Exercise aim —
Below are entries; copy exactly the lines from the one with "Other parameters are" through the one with "### HTTP request headers", both included, and leave out the rest.

= Beginning of Section =

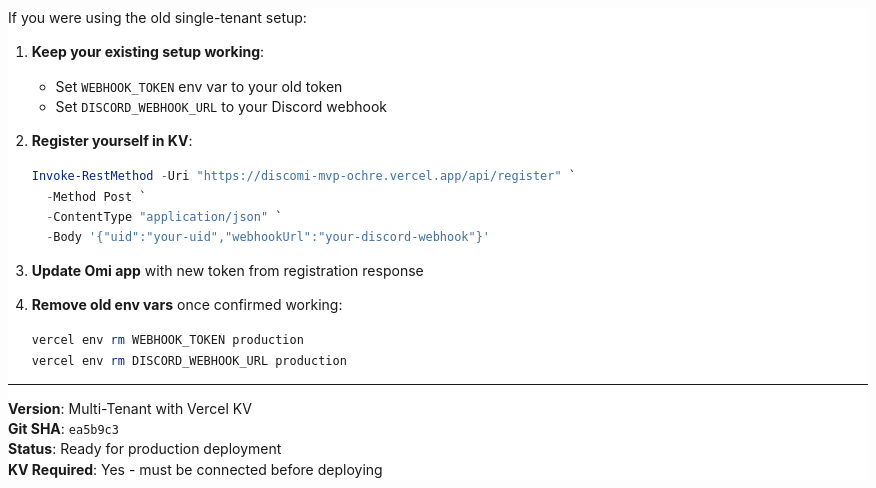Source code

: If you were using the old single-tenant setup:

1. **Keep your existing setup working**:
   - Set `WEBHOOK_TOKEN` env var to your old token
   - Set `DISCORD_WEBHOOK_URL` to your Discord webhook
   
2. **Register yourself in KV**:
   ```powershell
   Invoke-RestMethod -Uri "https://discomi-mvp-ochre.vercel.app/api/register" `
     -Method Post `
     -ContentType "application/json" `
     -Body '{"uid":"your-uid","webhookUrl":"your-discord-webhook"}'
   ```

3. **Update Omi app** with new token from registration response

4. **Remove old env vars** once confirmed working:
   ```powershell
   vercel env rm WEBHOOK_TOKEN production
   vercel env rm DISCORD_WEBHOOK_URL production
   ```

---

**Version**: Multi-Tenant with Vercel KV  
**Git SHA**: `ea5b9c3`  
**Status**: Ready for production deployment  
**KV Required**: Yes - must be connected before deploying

= End of Section =
= Beginning of Section =

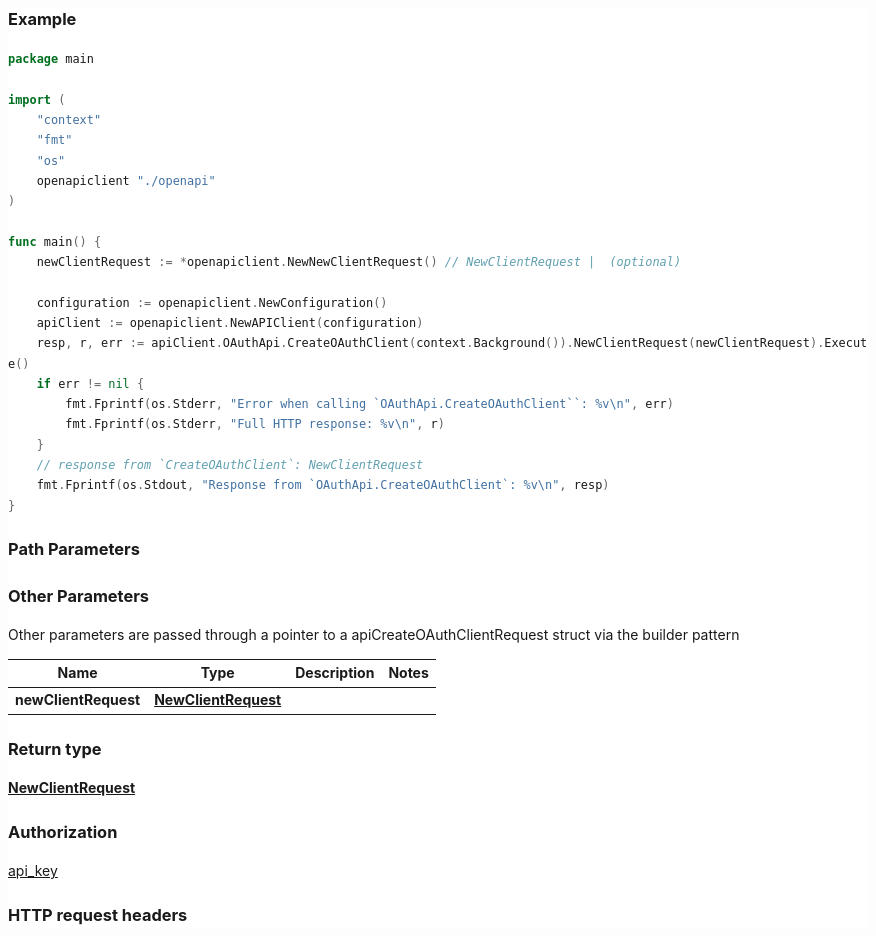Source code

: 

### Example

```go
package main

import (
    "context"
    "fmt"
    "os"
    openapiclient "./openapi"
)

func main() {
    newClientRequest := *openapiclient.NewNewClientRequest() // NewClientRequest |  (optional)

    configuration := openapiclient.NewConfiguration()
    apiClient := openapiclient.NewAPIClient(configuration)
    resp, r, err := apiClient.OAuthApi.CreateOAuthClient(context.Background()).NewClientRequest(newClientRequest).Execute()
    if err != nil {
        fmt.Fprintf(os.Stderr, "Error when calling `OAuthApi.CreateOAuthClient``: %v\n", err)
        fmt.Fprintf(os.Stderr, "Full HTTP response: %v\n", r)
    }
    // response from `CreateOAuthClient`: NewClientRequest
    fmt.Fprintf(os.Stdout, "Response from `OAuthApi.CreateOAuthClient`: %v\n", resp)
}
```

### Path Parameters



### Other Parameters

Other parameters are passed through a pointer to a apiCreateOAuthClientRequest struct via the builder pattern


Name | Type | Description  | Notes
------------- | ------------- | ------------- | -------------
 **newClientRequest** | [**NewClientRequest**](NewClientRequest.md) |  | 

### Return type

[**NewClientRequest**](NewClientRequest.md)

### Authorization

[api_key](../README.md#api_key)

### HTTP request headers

= End of Section =

Exercise response —
Other parameters are passed through a pointer to a apiCreateOAuthClientRequest struct via the builder pattern


Name | Type | Description  | Notes
------------- | ------------- | ------------- | -------------
 **newClientRequest** | [**NewClientRequest**](NewClientRequest.md) |  | 

### Return type

[**NewClientRequest**](NewClientRequest.md)

### Authorization

[api_key](../README.md#api_key)

### HTTP request headers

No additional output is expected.